Reproduce every line of the records below in the same order, with each character unchanged.

_RECORDS FOR THIS TASK_:
···

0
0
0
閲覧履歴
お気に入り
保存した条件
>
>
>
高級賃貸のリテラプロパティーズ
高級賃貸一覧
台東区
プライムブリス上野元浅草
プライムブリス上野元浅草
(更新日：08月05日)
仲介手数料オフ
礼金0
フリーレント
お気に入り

···

_RESPONSE AREA_:
0
0
0
閲覧履歴
お気に入り
保存した条件
>
>
>
高級賃貸のリテラプロパティーズ
高級賃貸一覧
台東区
プライムブリス上野元浅草
プライムブリス上野元浅草
(更新日：08月05日)
仲介手数料オフ
礼金0
フリーレント
お気に入り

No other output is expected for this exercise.